Try it = Gather each line in the entries that includes the string "Execution".

____ Supplied data

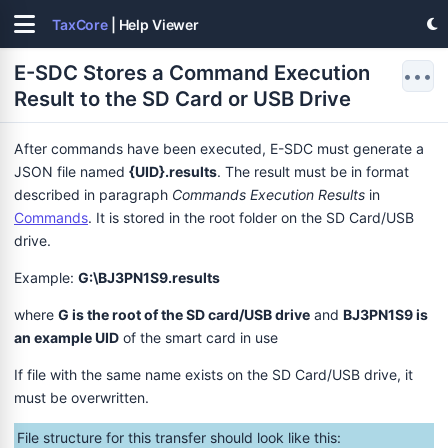
TaxCore
| Help Viewer
E-SDC Stores a Command Execution
•••
Result to the SD Card or USB Drive
After commands have been executed, E-SDC must generate a
JSON file named
{UID}.results
. The result must be in format
described in paragraph
Commands Execution Results
in
Commands
. It is stored in the root folder on the SD Card/USB
drive.
Example:
G:\BJ3PN1S9.results
where
G is the root of the SD card/USB drive
and
BJ3PN1S9 is
an example UID
of the smart card in use
If file with the same name exists on the SD Card/USB drive, it
must be overwritten.
File structure for this transfer should look like this:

________

Solution below =
E-SDC Stores a Command Execution
Commands Execution Results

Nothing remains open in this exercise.